American Views Abroad

Friday, May 22, 2009
How often does one open up the business pages of the IHT these days and come upon a heart-warming report along these lines: Let them eat brioche! Town saves bakery by Sarah Schweitzer. Not just any bakery, but a real French one and the town is a small rural one in New Hampshire that is being hit hard by lay-offs and businesses closing. Citizens of an American town rising up and fighting to keep something that at first seemed so alien, but in the end proved a smashing success and something they simply didn't want to live without, even in hard times. Alas, a story worth smiling about.

Tuesday, May 12, 2009
There was a full page of articles on why fewer foreigners in Germany are striving to obtain German citizenship in the Sueddeutsche Zeitung. The primary reason given is that Germany demands its new citizens to renounce their first citizenship when becoming German. Worth noting is that any new citizen who is from one of the European Union countries does not have to comply with this rule and is allowed to keep both passports. According to all reports there has never been any problem with those who do indeed have double citizenship. So why the double standard? Of course the only example constantly mentioned in the media is the case of Turkish citizens who often don't want to give up their Turkish passport because they might have difficulty inheriting property later on. What is almost never mentioned are all those citizens from, say, English speaking countries who refuse to renounce one citizenship for another. It is a drastic step, forcing one to officially cut a tie to one's birth nation, and for non-political reasons. What does one get in return, except for the right to vote in local and national elections? If you are a permanent resident you have to pay taxes here, have health insurance, pay into the social security system and follow all the laws of the land, which we all do. In my case I exchange voting in US federal elections instead of in German national ones. I am forced to give up my rights to vote in local elections both in New York City and here. There is no good reason for me after over 30 years to have any voice in local NY affairs, though I follow what happens there closely. After all, it's my hometown. I do follow closely what happens here, but from a unique distance. I'm part of it, but then I'm not.
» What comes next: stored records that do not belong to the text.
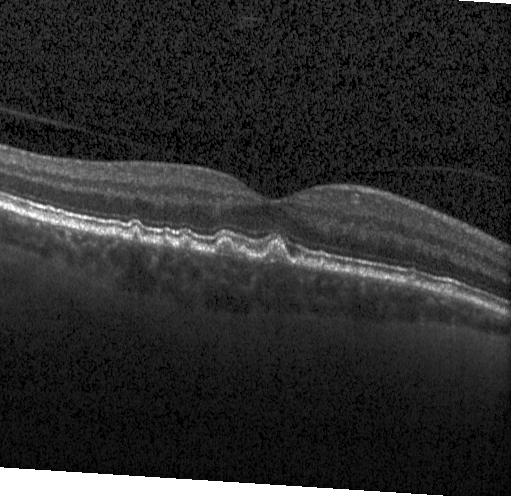
Spectral-domain OCT · instrument: Heidelberg Spectralis · optical coherence tomography B-scan · fovea-centered — Finding: multiple drusen.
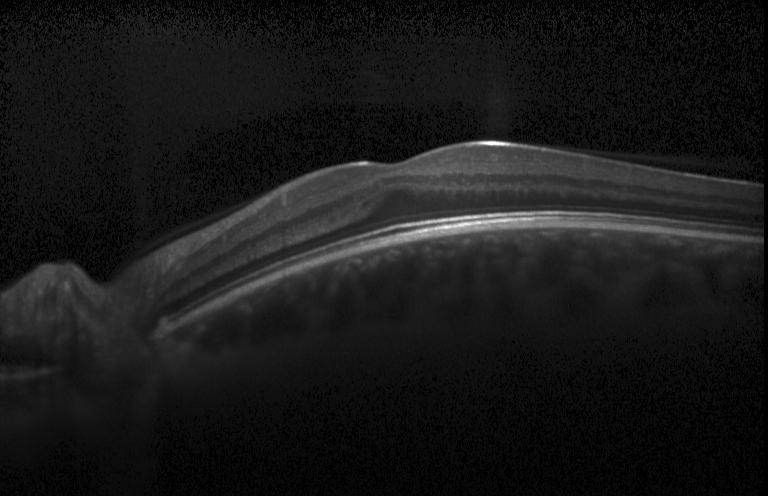 Finding: neither choroidal neovascularization, diabetic macular edema, nor drusen.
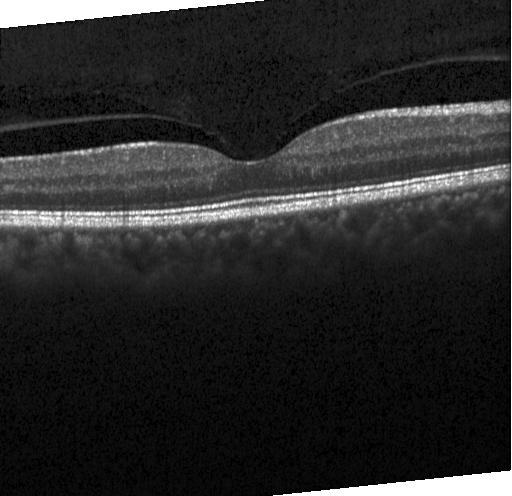 Macular OCT: no evidence of choroidal neovascularization, diabetic macular edema, or drusen.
Ultimately it comes down to the rather emotional factor of when returning home do I want to line up in the foreigner's line and present a German passport which lists my birth city as New York or do I want to pass through my birth country as one of its own? What harm would it do Germany to have citizens like me who have feelings for both countries? It is interesting to note that never once has any German official ever approached me about obtaining citizenship. On the other hand, since 9/11 the rules have changed here. Should I decide to leave Germany for a period over three months without informing the authorities, I would lose all my rights to permanent residency and would have to start the process all over again. Never mind that I am married to a German citizen and my children were born here. Did I mention that these children have double citizenship from birth on? They were lucky enough to have a German father and an American mother. For those children now born in Germany with non-German parents who have lived here for a number of years, the laws are different. These children are allowed to have both citizenships until age 23 when Germany demands they decide which one to hold onto and which one to abandon. It is going to be interesting to see what happens when this generation comes of age. What are the Germans going to do with those who have served in the German military, perhaps even abroad in these days, and then decide not to hold onto their German passport? Will they really count them as foreigners suddenly? Tell them that though they were born here, attended school here and speak the language, they are no longer a citizen simply because they have decided for another passport? Of course, most of them most likely won't opt for the other passport. It just seems harsh and petty to force them to have to make a decision that is a private, emotional one.